Réfléxion et culture : L’analyse visionnaire de la philosophe Hannah Arendt en 1958
Voilà une nouvelle preuve que tous les éléments de connaissance et d’analyse étaient en place pour prévoir les conséquences délétères des choix de civilisations de l’occident.
L’analyse visionnaire de la philosophe Hannah Arendt en 1958
PROLOGUE à « La condition de l’homme moderne » Hannah Arendt
En 1957 un objet terrestre, fait de main d’homme, fut lancé dans l’univers; pendant des semaines, il gravita autour de la Terre conformément aux lois qui règlent le cours des corps célestes, le Soleil, la Lune, les étoiles. Certes, le satellite artificiel n’était pas un astre, il n’allait point tourner sur son orbite pendant ces durées astronomiques qui à nos yeux de mortels enfermés dans le temps terrestre paraissent éternelles. Cependant, il put demeurer quelque temps dans le ciel; il eut sa place et son chemin au voisinage des corps célestes comme s’ils l’avaient admis, à l’essai, dans leur sublime compagnie.

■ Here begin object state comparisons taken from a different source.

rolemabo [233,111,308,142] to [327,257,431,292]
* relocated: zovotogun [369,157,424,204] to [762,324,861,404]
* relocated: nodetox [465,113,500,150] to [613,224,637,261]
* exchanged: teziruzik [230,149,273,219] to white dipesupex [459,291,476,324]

Cet événement, que rien, pas même la fission de l’atome, ne saurait éclipser, eût été accueilli avec une joie sans mélange s’il ne s’était accompagné de circonstances militaires et politiques gênantes. Mais, chose curieuse, cette joie ne fut pas triomphale; ni orgueil ni admiration pour la puissance de l’homme et sa formidable maîtrise n’emplirent le coeur des mortels qui soudain, en regardant les cieux, pouvaient y contempler un objet de leur fabrication.

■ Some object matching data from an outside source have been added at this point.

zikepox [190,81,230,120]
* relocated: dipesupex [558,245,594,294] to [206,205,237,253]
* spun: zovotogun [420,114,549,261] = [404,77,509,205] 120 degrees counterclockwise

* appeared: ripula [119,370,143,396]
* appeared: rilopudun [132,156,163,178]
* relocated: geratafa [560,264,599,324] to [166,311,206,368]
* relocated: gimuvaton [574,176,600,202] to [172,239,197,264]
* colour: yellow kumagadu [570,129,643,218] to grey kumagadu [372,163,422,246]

La réaction immédiate, telle qu’elle s’exprima sur-le-champ, ce fut le soulagement de voir accompli le premier « pas vers l’évasion des hommes hors de la prison terrestre ». Et cet étrange propos n’était pas une fantaisie de journaliste américain, loin de là : inconsciemment, il faisait écho à la phrase extraordinaire que, plus de vingt ans auparavant, l’on avait gravée sur la stèle d’un grand savant russe : « L’humanité ne sera pas toujours rivée à la Terre. »
Ces opinions sont devenues des lieux communs. Elles prouvent que les gens ne sont nullement en regard sur les découvertes de la science et sur les progrès techniques et qu’au contraire ils les ont devancés de plusieurs dizaines d’années. En ce cas comme dans d’autres, la science a réalisé et confirmé ce que les hommes avaient anticipé dans des songes qui n’étaient ni creux ni absurdes. La seule nouveauté, c’est que l’un des plus respectables journaux américains ait enfin proclamé en première page ce qui jusqu’alors était enfoui dans la littérature fort peu respectable de la science-fiction (à laquelle malheureusement personne n’a encore accordé l’attention qu’elle mérite comme véhicule des sentiments et aspirations de masse).
La banalité de la phrase ne doit pas nous faire oublier qu’elle était, en fait, extraordinaire; car si les chrétiens ont parlé de la Terre comme d’une vallée de larmes et si les philosophes n’ont vu dans le corps qu’une vile prison de l’esprit ou de l’âme, personne dans l’histoire du genre humain n’a jamais considéré la Terre comme la prison du corps, ni montré tant d’empressement à s’en aller, littéralement, dans la Lune.
L’émancipation, la laïcisation de l’époque moderne qui commença par le refus non pas de Dieu nécessairement, mais d’un dieu Père dans les cieux, doit-elle s’achever sur la répudiation plus fatale encore d’une Terre Mère de toute créature vivante ?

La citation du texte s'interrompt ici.